Des planteurs sans recours et des terres confisquées
Les planteurs affiliés à la Soguipah dénoncent une dépendance économique forcée. Tenus de vendre leur production exclusivement à l’entreprise, ils sont contraints d’accepter des prix inférieurs à ceux du marché, alors même que des prélèvements injustifiés continuent d’être effectués sur leurs revenus.
« La Soguipah continue de nous prélever alors qu’elle ne nous assiste plus comme avant », déplore un représentant syndical.
Plusieurs familles affirment aussi avoir perdu leurs terres au profit de l’entreprise, sans compensation équitable. « La Soguipah a tout pris, il n’y a plus où cultiver, donc nous sommes obligés de travailler pour elle », confie une habitante.

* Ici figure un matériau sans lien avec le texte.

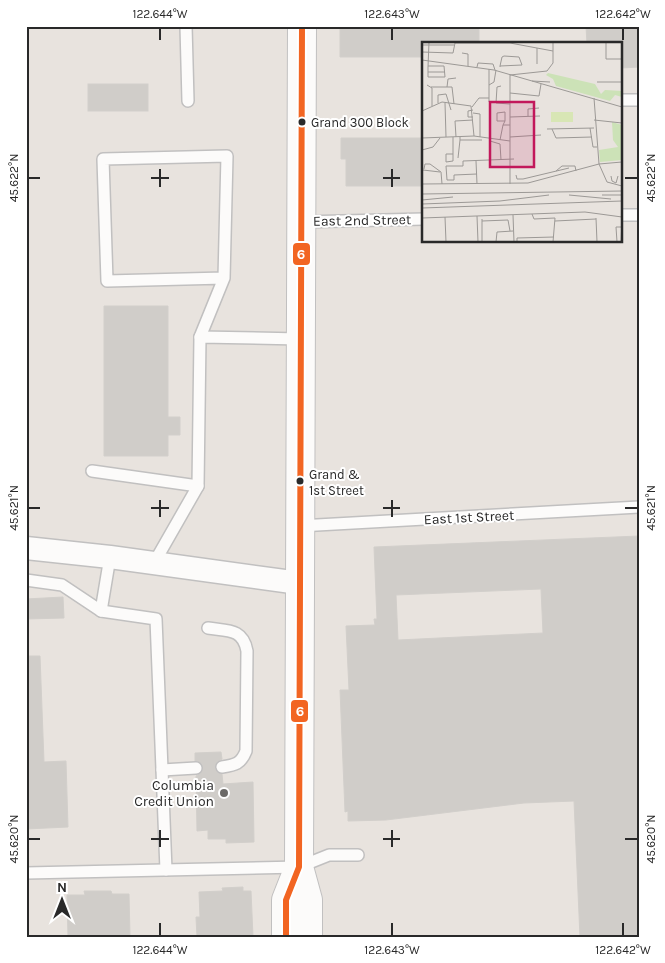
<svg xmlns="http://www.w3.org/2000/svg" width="665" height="963" font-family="Karla,sans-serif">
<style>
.building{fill:#d0cdc9;stroke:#d2cfcb;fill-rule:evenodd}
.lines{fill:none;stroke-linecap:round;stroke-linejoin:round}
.lane-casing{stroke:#c1c0c0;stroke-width:14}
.street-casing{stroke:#c1c0c0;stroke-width:25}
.secondary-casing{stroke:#c1c0c0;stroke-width:30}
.lane{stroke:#fcfbfa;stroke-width:11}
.street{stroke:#fcfbfa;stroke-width:22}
.secondary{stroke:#fcfbfa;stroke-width:28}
.bus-1-casing{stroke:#fff;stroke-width:10}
.bus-1{stroke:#f26522;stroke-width:6}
.ticks{fill:none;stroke:#292929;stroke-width:2}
.bus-dot{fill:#292929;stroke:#fff;stroke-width:2}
.poi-dot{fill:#6c6a68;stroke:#fff;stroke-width:2}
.labels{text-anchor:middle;stroke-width:4;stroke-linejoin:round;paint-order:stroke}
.bus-label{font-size:13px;fill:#292929;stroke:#fff;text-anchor:start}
.street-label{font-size:14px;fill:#292929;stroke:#fff}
.poi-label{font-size:14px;fill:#292929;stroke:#fff;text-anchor:end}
.inset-road{fill:none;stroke:#9c9996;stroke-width:1}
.view{fill:#c2185b;fill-opacity:0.15;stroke:#c2185b;stroke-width:2.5}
.inset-edge{fill:none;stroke:#292929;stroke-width:2.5}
.line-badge{stroke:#fff;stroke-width:2}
.badge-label{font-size:14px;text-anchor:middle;font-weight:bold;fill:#fff}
.neatline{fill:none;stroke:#292929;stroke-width:2}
.ticks-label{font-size:12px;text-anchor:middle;fill:#292929}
</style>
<rect width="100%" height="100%" fill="#e8e3de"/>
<g class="building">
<path d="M 340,26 L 479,26 L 479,44 L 424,44 L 424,57 L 340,57 Z"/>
<path d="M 586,26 L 639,26 L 639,67 L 621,68 L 621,44 L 587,44 Z"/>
<rect x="88" y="84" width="60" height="27"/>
<path d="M 341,138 L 424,138 L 424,186 L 346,186 L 346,159 L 341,159 Z"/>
<path d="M 104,306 L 168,306 L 168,417 L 180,417 L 180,435 L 168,435 L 168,456 L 104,456 Z"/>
<path d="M 639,536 L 639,937 L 580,937 L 574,801 L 524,803 L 386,820 L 348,821 L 348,811 L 345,812 L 340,690 L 349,690 L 346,626 L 375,625 L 374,619 L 377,619 L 374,547 ZM 541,589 L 543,633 L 398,640 L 396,595 Z"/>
<path d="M 63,597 L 64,618 L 26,619 L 26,599 Z"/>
<path d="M 26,656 L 40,656 L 44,762 L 66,761 L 68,827 L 26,829 Z"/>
<path d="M 221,752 L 222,759 L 217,762 L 215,768 L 217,772 L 222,774 L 223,784 L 253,782 L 254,842 L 226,843 L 226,839 L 208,839 L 208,830 L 197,831 L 196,776 L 200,774 L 203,768 L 202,764 L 195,761 L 195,753 Z"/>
<path d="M 243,887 L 243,891 L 251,891 L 253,937 L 197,937 L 196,917 L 200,917 L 199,892 L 223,891 L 222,888 Z"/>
<path d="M 84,891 L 111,891 L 112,894 L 129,894 L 130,937 L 68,937 L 67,895 L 85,895 Z"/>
</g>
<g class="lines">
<defs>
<g id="lane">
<path d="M 186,26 L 188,101"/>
<path d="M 621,100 L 639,100"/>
<path d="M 621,215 L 639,215"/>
<path d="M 301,222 L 424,219"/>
<path d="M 200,337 L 224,278 L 227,156 L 103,159 L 107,281 L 224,278"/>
<path d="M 92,471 L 198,486"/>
<path d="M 299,526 L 639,507"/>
<path d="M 154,563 L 198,486 L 200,337 L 300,339"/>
<path d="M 26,580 L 62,585 L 101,611 L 156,619 L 166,870"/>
<path d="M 101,611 L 110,557"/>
<path d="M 208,628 C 227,631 243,628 247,651 L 246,751 C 241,764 235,765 222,767"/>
<path d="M 162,770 L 196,768"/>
<path d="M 26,873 L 299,867 L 329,855 L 358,855"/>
</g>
<path id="street" d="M 26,548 L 110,557 L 299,583"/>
<g id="secondary">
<path d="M 302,26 L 299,867 L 308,900 L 308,937"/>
<path d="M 286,937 L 286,900 L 299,867"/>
</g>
</defs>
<use href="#lane" class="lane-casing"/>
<use href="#street" class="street-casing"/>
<use href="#secondary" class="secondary-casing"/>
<use href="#lane" class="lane"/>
<use href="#street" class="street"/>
<use href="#secondary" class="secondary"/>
<defs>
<path id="bus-1" d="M 286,937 L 286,900 L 299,867 L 302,26"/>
</defs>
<use href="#bus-1" class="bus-1-casing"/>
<use href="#bus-1" class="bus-1"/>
</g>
<path class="ticks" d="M 160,28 L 160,40M 392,28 L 392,40M 623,28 L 623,40M 160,169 L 160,187M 392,169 L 392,187M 28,178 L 40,178M 151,178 L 169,178M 383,178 L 400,178M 625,178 L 638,178M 160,500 L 160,517M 392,500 L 392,517M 28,508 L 40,508M 151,508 L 169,508M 383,508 L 400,508M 625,508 L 638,508M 160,830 L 160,847M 392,830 L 392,847M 28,839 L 40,839M 151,839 L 169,839M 383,839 L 400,839M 625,839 L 638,839M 160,923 L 160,936M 392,923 L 392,936M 623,923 L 623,936"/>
<g class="bus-dot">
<circle cx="302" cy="122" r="4.5"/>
<circle cx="300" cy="481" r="4.5"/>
</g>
<circle class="poi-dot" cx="224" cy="793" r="5"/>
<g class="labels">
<g class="bus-label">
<text x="311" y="127">Grand 300 Block</text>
<text x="309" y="479">Grand &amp;<tspan x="309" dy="16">1st Street</tspan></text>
</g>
<g class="street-label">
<text transform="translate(362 220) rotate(-1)" y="5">East 2nd Street</text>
<text transform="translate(469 517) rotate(-3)" y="5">East 1st Street</text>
</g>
<g class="poi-label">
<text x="214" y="790">Columbia<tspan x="214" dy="16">Credit Union</tspan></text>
</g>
</g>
<g transform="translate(422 42)">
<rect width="200" height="200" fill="#e8e3de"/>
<path d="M 126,31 L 173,42 L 179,52 L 183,48 L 200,49 L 200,55 L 193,53 L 188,59 L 134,44 L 131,37 L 124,33 ZM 190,80 L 200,83 L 200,118 L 178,120 L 177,108 L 196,105 L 191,98 Z" fill="#cce2b7"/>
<path d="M 129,70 L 151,70 L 151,80 L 129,80 Z" fill="#d8e6b5"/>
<path class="inset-road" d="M 184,0 L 184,17 L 200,17M 200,0 L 200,40M 33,1 L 88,1 L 131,9M 0,3 L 32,3M 115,6 L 115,22M 0,10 L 31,11 L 33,1M 40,11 L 46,12 L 46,24M 0,18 L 72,28 L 200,65M 6,24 L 22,24 L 23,35 L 6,35 L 6,25 L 7,0M 55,25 L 56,21 L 71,22 L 73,28M 78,25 L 78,24 L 80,15 L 82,14 L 97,15 L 100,23 L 78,24M 6,30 L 23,30M 110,39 L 128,40M 175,40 L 200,40M 5,43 L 10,46 L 10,64M 67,43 L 72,40 L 74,28M 79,44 L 75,45 L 74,61 L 88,62M 9,45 L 30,45 L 32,62M 25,45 L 26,37 L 34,36M 88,51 L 117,54 L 119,42M 172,56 L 177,122 L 200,120M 67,60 L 67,27M 16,61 L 16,53 L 24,52 L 29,68M 23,61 L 24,95M 50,65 L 57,56 L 67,56M 51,68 L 46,69 L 46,75 L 51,75M 0,69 L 20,60 L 49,64 L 52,94M 51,71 L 58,72 L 58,95M 106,74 L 106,67 L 117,66M 88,75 L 118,74M 172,78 L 200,81M 81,83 L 83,79 L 83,70 L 75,71 L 75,79 L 83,79M 168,86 L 171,105 L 175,105M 125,87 L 172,86M 130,87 L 134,96 L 170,95M 34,95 L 33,79 L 51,78M 38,95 L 38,98 L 60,98M 88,95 L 119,93M 0,96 L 52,94 L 88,99M 78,98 L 81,83 L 88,83M 68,99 L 78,102 L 79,118M 0,108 L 11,105 L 18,96M 31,112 L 24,112 L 24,120 L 31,119 L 31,95M 36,116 L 38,98M 54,119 L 55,142M 177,122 L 185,140 L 200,144M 2,127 L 3,122 L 8,122 L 19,130 L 20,142M 1,128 L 18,130M 134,129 L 140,124 L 153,124 L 154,129M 55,132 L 32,133 L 32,138 L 25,138 L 24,124 L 41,124 L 41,119 L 92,117M 94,133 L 95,137 L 101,137 L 147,126M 189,134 L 190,139 L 194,141 L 196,134M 0,142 L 106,141 L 177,122M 88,142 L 88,33 L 125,29 L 131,21 L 131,0M 0,152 L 200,149M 147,153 L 189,157M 180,153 L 200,153M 0,158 L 31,155M 0,162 L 78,159 L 127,153M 0,166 L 200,159M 110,172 L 112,177 L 133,176M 91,173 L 92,200M 55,174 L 56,200M 23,175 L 24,200M 0,176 L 163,170 L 200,175M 174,176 L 175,200M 60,177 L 60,200M 60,179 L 86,178 L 88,189M 133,179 L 174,177M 74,200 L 75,190 L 91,189M 95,200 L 95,196 L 132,195M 131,200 L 133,176M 195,200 L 194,185 L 199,185M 199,200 L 200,179"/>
<path class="view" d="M 68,60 L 112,60 L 112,125 L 68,125 Z"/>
<rect width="200" height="200" class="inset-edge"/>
</g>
<g class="line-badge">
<rect x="292" y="242" width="19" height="24" rx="5" fill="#f26522"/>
<rect x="290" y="699" width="19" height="24" rx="5" fill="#f26522"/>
</g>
<g class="badge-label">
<text x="301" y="259">6</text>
<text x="300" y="716">6</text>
</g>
<rect width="665" height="963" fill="none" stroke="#ffffff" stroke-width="55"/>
<g transform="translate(62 900)" stroke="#ffffff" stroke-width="4" paint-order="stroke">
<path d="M0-4L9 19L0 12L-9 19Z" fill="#292929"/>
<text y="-8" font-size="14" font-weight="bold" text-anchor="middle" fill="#292929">N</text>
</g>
<rect x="28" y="28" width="610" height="908" class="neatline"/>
<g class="ticks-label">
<text x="160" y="18">122.644°W</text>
<text x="392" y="18">122.643°W</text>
<text x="623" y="18">122.642°W</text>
<text transform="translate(14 178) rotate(-90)" y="4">45.622°N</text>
<text transform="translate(651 178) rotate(-90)" y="4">45.622°N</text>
<text transform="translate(14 508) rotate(-90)" y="4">45.621°N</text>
<text transform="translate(651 508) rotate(-90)" y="4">45.621°N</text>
<text transform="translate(14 839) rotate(-90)" y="4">45.620°N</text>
<text transform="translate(651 839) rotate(-90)" y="4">45.620°N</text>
<text x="160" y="954">122.644°W</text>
<text x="392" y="954">122.643°W</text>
<text x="623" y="954">122.642°W</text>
</g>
</svg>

Silence de l’État et climat de peur
Malgré des grèves et manifestations organisées depuis 2019, les autorités n’ont pas réagi de manière efficace. Au contraire, le rapport dénonce un climat de peur où les travailleurs risquent des sanctions pour toute dénonciation publique. Une cadre aurait même été licenciée pour avoir critiqué les conditions des femmes employées.

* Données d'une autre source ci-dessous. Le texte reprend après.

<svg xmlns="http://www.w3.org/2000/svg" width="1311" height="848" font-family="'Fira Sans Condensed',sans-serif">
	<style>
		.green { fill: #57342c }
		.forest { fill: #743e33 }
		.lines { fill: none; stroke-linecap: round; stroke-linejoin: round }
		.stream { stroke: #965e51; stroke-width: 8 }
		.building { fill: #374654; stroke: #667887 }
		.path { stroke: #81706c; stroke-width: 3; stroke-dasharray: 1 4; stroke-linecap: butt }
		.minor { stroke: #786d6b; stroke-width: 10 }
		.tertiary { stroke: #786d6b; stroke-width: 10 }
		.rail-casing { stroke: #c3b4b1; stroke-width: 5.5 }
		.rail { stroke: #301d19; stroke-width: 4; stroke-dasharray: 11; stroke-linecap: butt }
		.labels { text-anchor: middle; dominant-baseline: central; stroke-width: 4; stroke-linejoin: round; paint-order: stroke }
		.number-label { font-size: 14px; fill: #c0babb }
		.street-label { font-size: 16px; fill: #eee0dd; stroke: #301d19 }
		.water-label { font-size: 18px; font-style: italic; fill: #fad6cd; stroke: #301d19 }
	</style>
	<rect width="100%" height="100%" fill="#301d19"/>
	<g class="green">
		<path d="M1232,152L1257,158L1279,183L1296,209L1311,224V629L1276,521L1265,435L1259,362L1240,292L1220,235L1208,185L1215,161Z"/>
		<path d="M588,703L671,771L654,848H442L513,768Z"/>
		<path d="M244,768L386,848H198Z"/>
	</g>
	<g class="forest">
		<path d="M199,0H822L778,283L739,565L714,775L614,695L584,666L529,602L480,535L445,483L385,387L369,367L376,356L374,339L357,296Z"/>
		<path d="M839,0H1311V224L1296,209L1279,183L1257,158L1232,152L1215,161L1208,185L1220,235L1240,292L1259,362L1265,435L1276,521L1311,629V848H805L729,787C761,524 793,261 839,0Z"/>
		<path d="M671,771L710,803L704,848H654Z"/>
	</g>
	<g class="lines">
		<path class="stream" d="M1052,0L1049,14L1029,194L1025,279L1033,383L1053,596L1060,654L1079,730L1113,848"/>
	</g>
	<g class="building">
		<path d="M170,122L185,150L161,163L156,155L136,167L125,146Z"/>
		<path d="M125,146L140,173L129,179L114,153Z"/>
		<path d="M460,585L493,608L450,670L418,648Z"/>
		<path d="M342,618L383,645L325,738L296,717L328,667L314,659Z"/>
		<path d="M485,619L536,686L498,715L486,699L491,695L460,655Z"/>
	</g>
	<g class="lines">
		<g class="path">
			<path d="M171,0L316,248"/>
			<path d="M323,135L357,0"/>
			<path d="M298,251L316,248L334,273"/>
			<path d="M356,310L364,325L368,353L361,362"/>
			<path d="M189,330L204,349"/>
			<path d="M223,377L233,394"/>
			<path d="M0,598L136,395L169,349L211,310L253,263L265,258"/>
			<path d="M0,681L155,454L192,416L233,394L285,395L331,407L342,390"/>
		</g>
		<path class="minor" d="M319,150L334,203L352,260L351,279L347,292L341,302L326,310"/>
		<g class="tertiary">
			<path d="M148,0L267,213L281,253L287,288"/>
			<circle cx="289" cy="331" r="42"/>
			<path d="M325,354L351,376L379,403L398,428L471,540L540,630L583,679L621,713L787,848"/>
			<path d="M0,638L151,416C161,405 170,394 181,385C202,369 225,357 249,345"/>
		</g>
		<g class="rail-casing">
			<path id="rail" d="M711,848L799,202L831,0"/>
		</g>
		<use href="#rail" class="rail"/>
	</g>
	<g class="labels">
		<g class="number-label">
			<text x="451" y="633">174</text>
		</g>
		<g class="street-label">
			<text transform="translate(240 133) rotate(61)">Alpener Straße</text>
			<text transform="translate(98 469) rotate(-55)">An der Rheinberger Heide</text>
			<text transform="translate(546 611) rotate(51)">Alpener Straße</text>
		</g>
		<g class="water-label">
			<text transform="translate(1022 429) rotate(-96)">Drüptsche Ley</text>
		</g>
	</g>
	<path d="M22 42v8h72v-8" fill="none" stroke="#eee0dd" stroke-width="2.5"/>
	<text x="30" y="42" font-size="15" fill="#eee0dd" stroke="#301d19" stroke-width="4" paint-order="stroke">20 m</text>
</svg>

Appel d’Amnesty à l’État guinéen
Pour Marceau Sivieude, directeur régional d’Amnesty pour l’Afrique de l’Ouest et du Centre, « les autorités doivent agir immédiatement pour garantir les droits humains de ces travailleurs, conformément au Code du travail et aux obligations internationales de la Guinée ».
Amnesty demande notamment au gouvernement de la transition de :
garantir un salaire décent à tous les employés de la Soguipah ;
assurer la protection des travailleurs contre les produits dangereux ;
enquêter sur les abus et confiscations de terres ;
et veiller au respect du droit syndical.